▽

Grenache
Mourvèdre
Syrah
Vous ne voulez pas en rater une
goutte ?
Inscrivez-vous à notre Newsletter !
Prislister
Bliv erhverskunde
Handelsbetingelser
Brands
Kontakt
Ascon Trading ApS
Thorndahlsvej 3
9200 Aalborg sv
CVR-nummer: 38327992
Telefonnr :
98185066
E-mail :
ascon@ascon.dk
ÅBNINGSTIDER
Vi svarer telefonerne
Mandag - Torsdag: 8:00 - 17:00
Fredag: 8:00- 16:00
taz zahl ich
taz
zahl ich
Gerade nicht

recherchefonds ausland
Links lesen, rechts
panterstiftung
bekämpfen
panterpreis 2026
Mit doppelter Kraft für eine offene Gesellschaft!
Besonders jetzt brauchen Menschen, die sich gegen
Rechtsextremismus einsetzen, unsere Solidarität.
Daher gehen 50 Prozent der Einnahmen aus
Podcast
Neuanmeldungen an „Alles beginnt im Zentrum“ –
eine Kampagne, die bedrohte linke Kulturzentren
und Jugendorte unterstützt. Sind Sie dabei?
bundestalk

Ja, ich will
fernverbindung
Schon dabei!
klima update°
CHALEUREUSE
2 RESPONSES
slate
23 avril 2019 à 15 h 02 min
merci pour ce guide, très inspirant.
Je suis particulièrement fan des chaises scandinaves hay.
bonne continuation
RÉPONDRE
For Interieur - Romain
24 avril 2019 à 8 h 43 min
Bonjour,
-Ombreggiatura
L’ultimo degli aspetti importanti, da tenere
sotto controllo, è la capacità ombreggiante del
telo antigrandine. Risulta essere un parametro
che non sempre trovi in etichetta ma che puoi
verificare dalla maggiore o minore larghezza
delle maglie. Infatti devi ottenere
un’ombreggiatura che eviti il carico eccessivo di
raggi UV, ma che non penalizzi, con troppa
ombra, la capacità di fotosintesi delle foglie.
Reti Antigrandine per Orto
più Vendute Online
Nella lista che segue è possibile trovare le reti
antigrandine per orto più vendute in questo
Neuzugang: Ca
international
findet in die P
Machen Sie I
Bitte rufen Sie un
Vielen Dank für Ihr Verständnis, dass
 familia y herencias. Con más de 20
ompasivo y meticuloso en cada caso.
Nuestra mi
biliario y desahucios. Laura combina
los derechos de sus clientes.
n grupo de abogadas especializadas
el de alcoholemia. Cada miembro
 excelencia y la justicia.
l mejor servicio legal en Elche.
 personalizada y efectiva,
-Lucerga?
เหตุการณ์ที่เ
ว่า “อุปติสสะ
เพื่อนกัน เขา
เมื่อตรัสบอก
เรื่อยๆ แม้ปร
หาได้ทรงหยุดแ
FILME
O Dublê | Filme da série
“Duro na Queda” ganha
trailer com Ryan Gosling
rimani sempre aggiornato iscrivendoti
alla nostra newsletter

△

• Task objective
Exactly reproduce the lines of the data above that run from the line containing "findet in die P" through the final one.

• Result for this task
findet in die P
Machen Sie I
Bitte rufen Sie un
Vielen Dank für Ihr Verständnis, dass
 familia y herencias. Con más de 20
ompasivo y meticuloso en cada caso.
Nuestra mi
biliario y desahucios. Laura combina
los derechos de sus clientes.
n grupo de abogadas especializadas
el de alcoholemia. Cada miembro
 excelencia y la justicia.
l mejor servicio legal en Elche.
 personalizada y efectiva,
-Lucerga?
เหตุการณ์ที่เ
ว่า “อุปติสสะ
เพื่อนกัน เขา
เมื่อตรัสบอก
เรื่อยๆ แม้ปร
หาได้ทรงหยุดแ
FILME
O Dublê | Filme da série
“Duro na Queda” ganha
trailer com Ryan Gosling
rimani sempre aggiornato iscrivendoti
alla nostra newsletter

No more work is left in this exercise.